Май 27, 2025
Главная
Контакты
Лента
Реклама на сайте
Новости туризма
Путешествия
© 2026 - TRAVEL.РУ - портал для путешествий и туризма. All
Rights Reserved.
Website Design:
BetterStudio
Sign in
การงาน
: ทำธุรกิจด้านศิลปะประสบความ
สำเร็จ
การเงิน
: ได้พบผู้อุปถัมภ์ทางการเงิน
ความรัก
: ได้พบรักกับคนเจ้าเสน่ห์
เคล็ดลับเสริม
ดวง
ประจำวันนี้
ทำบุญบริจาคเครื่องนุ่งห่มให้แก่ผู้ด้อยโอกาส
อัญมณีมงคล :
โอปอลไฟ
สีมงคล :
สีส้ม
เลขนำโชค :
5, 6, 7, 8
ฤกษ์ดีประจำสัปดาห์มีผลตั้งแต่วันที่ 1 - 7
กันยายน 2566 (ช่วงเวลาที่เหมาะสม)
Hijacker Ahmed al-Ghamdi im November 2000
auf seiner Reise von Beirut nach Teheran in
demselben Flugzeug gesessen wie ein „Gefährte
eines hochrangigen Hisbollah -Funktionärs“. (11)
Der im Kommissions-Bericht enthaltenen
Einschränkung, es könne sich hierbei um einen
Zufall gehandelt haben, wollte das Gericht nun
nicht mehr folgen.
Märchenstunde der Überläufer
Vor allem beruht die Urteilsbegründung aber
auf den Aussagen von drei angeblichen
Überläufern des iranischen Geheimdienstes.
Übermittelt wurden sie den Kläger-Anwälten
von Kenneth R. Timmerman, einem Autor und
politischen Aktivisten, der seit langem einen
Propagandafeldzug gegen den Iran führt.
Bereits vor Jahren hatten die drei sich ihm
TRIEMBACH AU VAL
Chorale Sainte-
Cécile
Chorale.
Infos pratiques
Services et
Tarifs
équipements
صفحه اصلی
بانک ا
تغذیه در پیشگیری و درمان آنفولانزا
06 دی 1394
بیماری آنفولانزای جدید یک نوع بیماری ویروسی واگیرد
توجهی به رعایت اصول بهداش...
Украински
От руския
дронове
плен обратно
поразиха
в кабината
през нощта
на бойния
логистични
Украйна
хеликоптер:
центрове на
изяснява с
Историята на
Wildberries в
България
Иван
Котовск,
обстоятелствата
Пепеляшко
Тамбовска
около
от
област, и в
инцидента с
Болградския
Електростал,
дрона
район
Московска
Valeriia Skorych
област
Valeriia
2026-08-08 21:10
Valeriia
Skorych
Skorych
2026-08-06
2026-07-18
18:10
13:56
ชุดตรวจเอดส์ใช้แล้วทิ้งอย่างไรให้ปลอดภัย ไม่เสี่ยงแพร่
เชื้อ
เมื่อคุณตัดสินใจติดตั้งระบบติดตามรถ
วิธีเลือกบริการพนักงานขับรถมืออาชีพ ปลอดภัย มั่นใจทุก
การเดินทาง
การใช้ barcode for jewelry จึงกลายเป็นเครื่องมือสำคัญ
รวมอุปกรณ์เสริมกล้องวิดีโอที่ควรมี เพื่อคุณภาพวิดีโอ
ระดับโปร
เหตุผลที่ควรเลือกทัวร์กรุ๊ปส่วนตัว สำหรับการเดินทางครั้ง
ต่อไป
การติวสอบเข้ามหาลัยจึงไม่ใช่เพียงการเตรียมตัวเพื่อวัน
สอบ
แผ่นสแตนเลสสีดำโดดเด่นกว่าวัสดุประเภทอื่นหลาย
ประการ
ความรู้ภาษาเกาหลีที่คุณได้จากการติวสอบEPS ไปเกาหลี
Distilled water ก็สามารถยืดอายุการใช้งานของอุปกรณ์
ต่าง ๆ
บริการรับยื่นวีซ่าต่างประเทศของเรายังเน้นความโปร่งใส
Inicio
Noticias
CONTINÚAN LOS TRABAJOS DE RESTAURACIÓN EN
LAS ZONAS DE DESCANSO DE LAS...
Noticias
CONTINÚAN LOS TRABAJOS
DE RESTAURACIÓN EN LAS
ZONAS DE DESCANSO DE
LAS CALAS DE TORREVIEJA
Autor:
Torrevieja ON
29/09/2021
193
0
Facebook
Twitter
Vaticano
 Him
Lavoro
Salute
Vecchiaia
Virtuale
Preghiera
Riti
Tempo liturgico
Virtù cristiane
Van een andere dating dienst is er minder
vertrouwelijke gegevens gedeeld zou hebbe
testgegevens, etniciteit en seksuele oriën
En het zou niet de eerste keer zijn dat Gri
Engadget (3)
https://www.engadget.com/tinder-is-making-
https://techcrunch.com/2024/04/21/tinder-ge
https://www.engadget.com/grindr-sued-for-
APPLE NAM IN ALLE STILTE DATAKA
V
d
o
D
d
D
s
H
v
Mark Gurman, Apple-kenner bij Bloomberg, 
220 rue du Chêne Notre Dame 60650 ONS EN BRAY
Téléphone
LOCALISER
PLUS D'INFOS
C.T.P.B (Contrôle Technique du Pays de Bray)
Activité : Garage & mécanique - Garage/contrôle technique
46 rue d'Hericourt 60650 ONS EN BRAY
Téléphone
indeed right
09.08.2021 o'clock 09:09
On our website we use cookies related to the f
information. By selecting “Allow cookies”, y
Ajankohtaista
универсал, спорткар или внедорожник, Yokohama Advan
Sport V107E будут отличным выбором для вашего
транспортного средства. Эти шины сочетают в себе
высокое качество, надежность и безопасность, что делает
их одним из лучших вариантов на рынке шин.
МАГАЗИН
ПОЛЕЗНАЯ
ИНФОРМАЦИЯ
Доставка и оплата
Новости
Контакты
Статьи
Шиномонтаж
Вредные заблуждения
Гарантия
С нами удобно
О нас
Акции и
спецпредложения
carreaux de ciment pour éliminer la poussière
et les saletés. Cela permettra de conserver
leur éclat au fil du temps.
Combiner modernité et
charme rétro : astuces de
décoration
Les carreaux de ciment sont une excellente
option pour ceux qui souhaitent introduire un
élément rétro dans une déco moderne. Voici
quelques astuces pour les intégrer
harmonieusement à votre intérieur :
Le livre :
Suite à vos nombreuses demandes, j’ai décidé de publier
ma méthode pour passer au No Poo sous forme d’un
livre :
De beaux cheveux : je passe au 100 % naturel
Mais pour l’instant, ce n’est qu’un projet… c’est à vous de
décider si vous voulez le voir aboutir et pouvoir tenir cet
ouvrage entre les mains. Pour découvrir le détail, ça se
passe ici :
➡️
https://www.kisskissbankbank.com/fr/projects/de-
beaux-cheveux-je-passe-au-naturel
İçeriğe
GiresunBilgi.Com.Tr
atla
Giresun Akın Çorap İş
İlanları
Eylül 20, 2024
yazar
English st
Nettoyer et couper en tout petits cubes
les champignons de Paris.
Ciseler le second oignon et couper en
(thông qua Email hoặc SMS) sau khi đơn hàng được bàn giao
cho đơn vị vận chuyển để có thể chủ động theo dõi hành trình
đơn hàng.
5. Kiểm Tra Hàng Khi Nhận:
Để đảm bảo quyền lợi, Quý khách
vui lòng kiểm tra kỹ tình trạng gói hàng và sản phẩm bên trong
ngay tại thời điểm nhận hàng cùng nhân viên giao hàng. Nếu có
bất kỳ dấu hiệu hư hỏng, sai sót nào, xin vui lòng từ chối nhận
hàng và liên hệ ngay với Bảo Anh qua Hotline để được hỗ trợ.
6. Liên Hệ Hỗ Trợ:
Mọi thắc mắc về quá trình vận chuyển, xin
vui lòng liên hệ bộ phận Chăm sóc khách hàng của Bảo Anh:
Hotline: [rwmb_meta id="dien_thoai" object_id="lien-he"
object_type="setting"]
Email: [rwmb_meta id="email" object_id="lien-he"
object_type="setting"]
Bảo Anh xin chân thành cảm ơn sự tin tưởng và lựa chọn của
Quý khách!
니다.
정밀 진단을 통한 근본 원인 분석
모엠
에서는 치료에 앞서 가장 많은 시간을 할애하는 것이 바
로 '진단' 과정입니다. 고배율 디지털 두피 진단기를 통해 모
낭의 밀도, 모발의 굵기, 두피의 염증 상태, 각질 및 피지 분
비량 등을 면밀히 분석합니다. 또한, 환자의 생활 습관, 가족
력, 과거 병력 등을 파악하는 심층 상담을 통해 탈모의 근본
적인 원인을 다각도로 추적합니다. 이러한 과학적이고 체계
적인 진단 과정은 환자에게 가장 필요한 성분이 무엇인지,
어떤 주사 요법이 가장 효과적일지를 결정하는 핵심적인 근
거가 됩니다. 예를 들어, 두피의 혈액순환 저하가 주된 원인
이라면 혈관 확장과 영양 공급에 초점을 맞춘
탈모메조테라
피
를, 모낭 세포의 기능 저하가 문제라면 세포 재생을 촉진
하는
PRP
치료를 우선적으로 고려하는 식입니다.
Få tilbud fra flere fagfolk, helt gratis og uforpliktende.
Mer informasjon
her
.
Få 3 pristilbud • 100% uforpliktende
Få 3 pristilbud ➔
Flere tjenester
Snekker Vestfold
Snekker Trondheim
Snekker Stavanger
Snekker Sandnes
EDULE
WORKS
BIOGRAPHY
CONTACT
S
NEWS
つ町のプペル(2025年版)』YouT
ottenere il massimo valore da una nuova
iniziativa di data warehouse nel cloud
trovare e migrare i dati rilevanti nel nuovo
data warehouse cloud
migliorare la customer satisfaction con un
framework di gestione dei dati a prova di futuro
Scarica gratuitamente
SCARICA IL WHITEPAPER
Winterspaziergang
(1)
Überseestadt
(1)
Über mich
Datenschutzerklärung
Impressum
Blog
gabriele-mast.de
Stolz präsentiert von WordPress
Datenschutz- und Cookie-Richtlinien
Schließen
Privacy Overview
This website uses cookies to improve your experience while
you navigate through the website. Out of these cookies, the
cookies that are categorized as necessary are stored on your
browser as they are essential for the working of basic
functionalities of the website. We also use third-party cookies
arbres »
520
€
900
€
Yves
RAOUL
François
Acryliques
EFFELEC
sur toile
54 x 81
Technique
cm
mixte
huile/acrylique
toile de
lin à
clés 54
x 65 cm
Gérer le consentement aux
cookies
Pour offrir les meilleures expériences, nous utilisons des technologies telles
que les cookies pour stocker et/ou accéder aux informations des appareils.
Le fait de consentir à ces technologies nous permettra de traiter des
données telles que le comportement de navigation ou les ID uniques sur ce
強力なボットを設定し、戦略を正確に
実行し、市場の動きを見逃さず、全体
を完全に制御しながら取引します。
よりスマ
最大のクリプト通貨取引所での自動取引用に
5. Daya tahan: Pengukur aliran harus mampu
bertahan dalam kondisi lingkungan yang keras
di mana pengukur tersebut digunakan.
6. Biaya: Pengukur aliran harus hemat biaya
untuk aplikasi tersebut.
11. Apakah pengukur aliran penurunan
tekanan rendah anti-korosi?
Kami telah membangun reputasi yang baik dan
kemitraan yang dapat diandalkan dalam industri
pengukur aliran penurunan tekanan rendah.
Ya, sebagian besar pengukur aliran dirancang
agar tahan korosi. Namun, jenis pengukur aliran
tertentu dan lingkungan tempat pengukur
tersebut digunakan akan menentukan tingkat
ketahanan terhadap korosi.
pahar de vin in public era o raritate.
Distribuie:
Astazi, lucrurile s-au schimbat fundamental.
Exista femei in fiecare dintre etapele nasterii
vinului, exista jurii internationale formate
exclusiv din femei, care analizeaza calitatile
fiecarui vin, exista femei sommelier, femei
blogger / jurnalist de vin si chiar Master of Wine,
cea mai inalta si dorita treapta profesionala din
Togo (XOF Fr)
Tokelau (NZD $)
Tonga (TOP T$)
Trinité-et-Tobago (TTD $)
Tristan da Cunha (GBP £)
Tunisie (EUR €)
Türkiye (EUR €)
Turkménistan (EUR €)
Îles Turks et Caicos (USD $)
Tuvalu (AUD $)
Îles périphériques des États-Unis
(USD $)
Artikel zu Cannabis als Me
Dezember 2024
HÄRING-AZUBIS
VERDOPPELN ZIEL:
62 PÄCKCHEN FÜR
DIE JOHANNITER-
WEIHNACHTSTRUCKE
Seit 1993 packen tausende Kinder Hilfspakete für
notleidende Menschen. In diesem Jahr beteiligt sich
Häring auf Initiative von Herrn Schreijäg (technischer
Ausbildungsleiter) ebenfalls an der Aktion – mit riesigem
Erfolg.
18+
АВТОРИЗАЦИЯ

──────────

Task requirements:
Lines after the one containing "von Kenneth R. Timmerman, einem Autor und" are left out; every line from the start of the entries through that line is restated word for word.

Your response:
Май 27, 2025
Главная
Контакты
Лента
Реклама на сайте
Новости туризма
Путешествия
© 2026 - TRAVEL.РУ - портал для путешествий и туризма. All
Rights Reserved.
Website Design:
BetterStudio
Sign in
การงาน
: ทำธุรกิจด้านศิลปะประสบความ
สำเร็จ
การเงิน
: ได้พบผู้อุปถัมภ์ทางการเงิน
ความรัก
: ได้พบรักกับคนเจ้าเสน่ห์
เคล็ดลับเสริม
ดวง
ประจำวันนี้
ทำบุญบริจาคเครื่องนุ่งห่มให้แก่ผู้ด้อยโอกาส
อัญมณีมงคล :
โอปอลไฟ
สีมงคล :
สีส้ม
เลขนำโชค :
5, 6, 7, 8
ฤกษ์ดีประจำสัปดาห์มีผลตั้งแต่วันที่ 1 - 7
กันยายน 2566 (ช่วงเวลาที่เหมาะสม)
Hijacker Ahmed al-Ghamdi im November 2000
auf seiner Reise von Beirut nach Teheran in
demselben Flugzeug gesessen wie ein „Gefährte
eines hochrangigen Hisbollah -Funktionärs“. (11)
Der im Kommissions-Bericht enthaltenen
Einschränkung, es könne sich hierbei um einen
Zufall gehandelt haben, wollte das Gericht nun
nicht mehr folgen.
Märchenstunde der Überläufer
Vor allem beruht die Urteilsbegründung aber
auf den Aussagen von drei angeblichen
Überläufern des iranischen Geheimdienstes.
Übermittelt wurden sie den Kläger-Anwälten
von Kenneth R. Timmerman, einem Autor und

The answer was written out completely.